No a la militarización del país
En contraste

Es senadora de la República, presidenta de la Comisión de Derechos Humanos y recientemente nombrada vicecoordinadora del Grupo Parlamentario de Acción Nacional, es la primera mujer que ocupa ese cargo. Twitter: @kenialopezr

No a la militarización del país
Fotografía: Guardia Nacional/ Facebook

Lo sucedido el fin de semana en la Cámara de Diputados es indignante. Morena y sus partidos aliados aprobaron –al vapor– adscribir a la Guardia Nacional a las Fuerzas Armadas y se burlaron de la Constitución.

El presidente Andrés Manuel López Obrador prometió pacificar al país en seis meses y mintió. Prometió fortalecer a las policías estatales y municipales, y mintió. Prometió que las Fuerzas Armadas dejarían de hacer tareas de seguridad pública y también mintió. Han sido cuatro años de mentiras y más mentiras.

La estrategia de abrazar a los delincuentes ha puesto en un riesgo constante a los mexicanos. Más de 124 mil personas han sido asesinadas, y más de 35 mil se encuentran desaparecidas.

Los índices delictivos van en incremento. En el primer trienio de este gobierno, los homicidios dolosos aumentaron 60%, las violaciones 49%, la extorsión 38%, las lesiones dolosas 7.5% y los feminicidios 4.4%. Solo por mencionar algunos delitos.

El gobierno federal ha abandonado a las fuerzas policiales civiles. En 2020 recortó el presupuesto para el programa de fortalecimiento para la seguridad pública (Fortaseg) y en 2021 lo eliminaron. Mientras tanto, a la Guardia Nacional en su último año le dieron el mismo presupuesto que al Fortaseg en toda su vida de operación.

¿Para qué servía este recurso? Para que las policías municipales y estatales recibieran capacitación, profesionalización, armamento y se establecieran acciones reales para prevenir el delito. Pero nada de eso le importó al gobierno federal, porque han desmantelado a los estados y municipios. Y ese es el verdadero riesgo, que si no fortalecemos a las policías civiles, la militarización será para siempre.
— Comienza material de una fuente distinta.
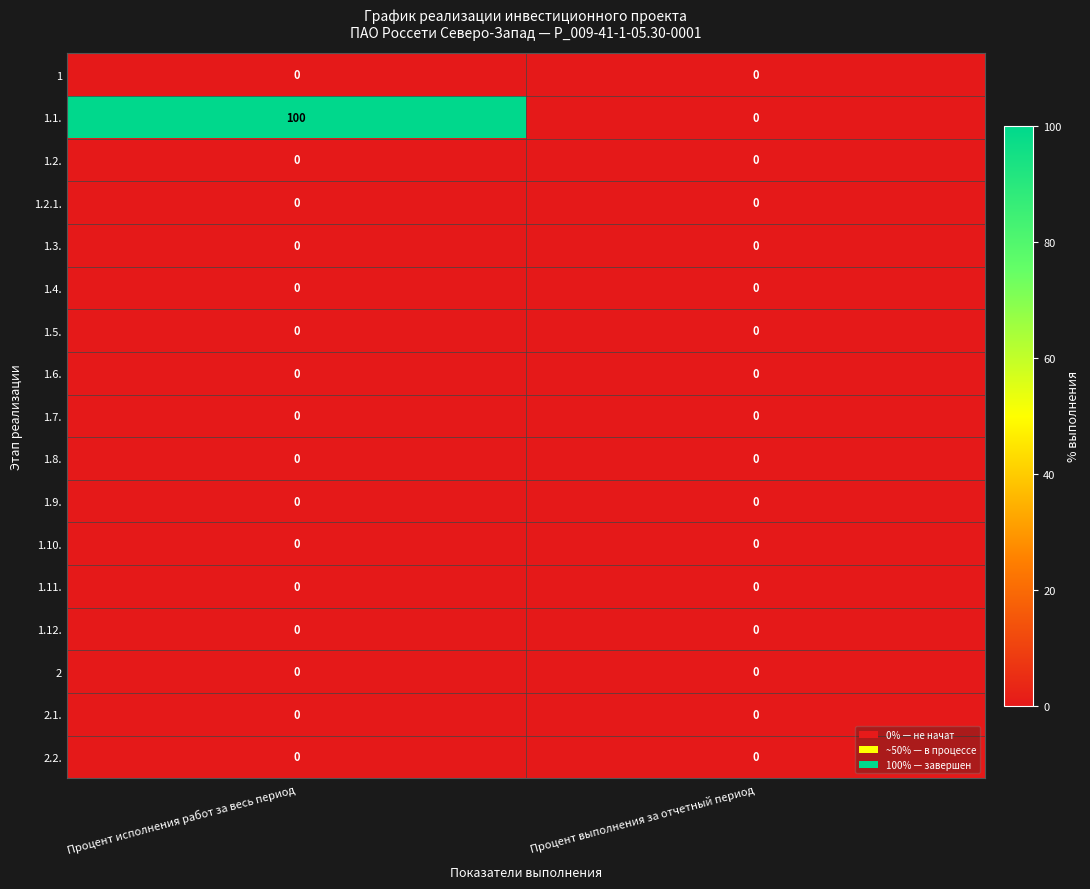

Which series changed the most between Процент исполнения работ за весь период and Процент выполнения за отчетный период?

1.1.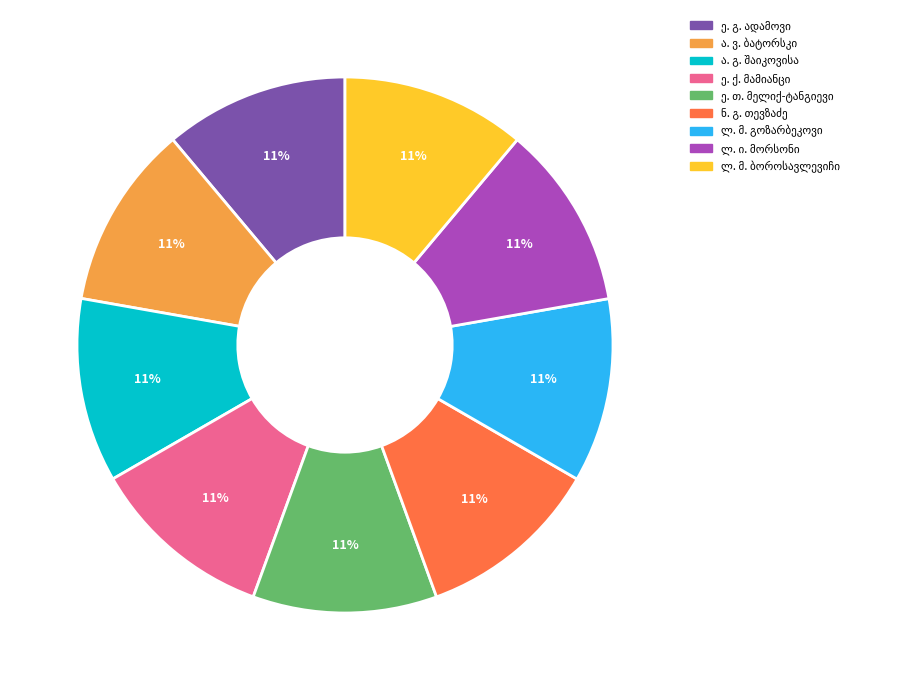

Does any single category account for the majority?

No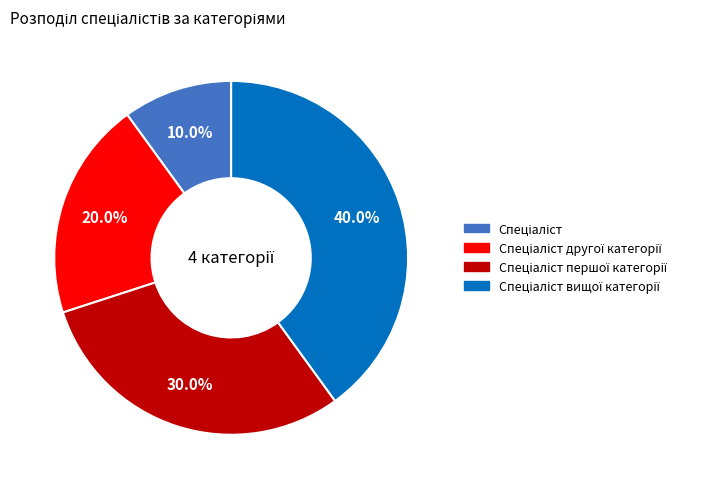

Is there a majority slice in this chart?

No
Prometieron desde el gobierno federal que la Guardia Nacional sería un instrumento para prevenir el delito, para preservar la seguridad pública, para recuperar la paz y combatir a la delincuencia, pero nada de eso fue cierto. En tres años no ha disminuido la violencia, todo lo contrario. Desde Baja California hasta Quintana Roo, el país está sumido en una ola de violencia inhumana.

Desde Palacio Nacional quieren perpetuar la presencia del ejército en las calles. Si quisiera regresarlos, tendría que estar invirtiendo en la alternativa, en la policía civil, pero no lo hace, porque los ha abandonado. Le mintieron al pueblo de México y Morena ha hecho el trabajo sucio en la Cámara de Diputados para violar la Constitución y el proceso legislativo. 

En el Senado de la República, como bloque de oposición, hemos dado cifras claras de cómo la estrategia de seguridad ha fallado. Hemos argumentado con base en la Constitución y los tratados internacionales. Y el compromiso es claro: defender a los mexicanos para que nuestro país no se militarice.